Draw icon shadows depending on the context
We are rolling out a new style of fullcolor icons that is easier to deal with to both graphics designers and application developers. This resulted in some choices that created extra work for us, yay!
- Shadows are not baked into the icons, to allow to draw them depending on the context (small sized icons in, say Settings panel, will benefit from doing an outline stroke rather than a dropshadow, light background will need a prominent shadow to keep contrast). Not having the shadow will allow do create nightly variants of app icons programmatically based on the alpha channel. The GNOME HIG has some examples.
- There are no low res variants of the icons, there is a single app icon.

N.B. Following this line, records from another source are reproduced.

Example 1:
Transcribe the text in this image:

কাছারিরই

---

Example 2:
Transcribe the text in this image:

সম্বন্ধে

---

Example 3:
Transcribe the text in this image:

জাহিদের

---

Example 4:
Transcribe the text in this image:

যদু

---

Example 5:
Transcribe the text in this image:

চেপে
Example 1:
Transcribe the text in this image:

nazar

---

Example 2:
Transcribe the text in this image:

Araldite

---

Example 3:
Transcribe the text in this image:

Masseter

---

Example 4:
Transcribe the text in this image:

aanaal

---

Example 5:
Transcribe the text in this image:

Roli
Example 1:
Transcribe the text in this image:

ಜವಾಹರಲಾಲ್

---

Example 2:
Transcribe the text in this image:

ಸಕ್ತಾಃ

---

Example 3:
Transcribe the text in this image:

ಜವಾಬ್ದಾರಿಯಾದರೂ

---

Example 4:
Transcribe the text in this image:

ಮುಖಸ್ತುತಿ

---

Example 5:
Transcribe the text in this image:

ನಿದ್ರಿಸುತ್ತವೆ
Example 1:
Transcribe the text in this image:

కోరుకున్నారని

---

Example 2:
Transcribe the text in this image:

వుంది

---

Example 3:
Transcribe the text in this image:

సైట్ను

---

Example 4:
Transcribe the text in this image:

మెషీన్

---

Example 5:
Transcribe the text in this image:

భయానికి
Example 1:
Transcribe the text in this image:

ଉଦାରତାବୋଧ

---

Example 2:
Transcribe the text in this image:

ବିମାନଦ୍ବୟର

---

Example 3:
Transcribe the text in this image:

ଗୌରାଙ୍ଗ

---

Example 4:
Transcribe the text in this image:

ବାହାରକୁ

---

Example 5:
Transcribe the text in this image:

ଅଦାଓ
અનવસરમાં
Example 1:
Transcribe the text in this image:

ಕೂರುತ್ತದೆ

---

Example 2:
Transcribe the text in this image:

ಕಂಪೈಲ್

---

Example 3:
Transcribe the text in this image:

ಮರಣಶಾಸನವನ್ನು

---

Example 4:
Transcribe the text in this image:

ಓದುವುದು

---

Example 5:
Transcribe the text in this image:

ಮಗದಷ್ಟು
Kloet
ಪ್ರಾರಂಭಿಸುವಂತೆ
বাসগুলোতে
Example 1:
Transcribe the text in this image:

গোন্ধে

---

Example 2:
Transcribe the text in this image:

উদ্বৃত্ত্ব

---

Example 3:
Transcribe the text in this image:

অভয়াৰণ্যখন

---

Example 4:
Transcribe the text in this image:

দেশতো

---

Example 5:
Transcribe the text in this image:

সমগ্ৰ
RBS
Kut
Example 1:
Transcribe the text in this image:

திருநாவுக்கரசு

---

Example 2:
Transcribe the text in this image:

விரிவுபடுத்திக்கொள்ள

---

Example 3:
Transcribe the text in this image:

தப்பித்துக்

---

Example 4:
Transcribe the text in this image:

Most of the time we present app icons at large size and on a darkened background (Shell overview), however there are places where we need to help legibility by rendering a dropshadow.
We are able to draw the dropshadow in gtk+ using the icon-shadow property, but we probably want to avoid drawing the double shadow for legacy style icons. Although personally I'd rather draw the shadow twice and ake the legacy stuff look bad than having illegible new style.
Dropshadows
Here's the options I can think of:
- If the app icon is an SVG, assume it's the new style. Assign a css class to the image element so we can tailor a selector in Adwaita for it.
- Draw CSS shadows for all icons, creating double shadow for old icons.
- Don't draw shadows (current), make the new style feel illegible in many contexts.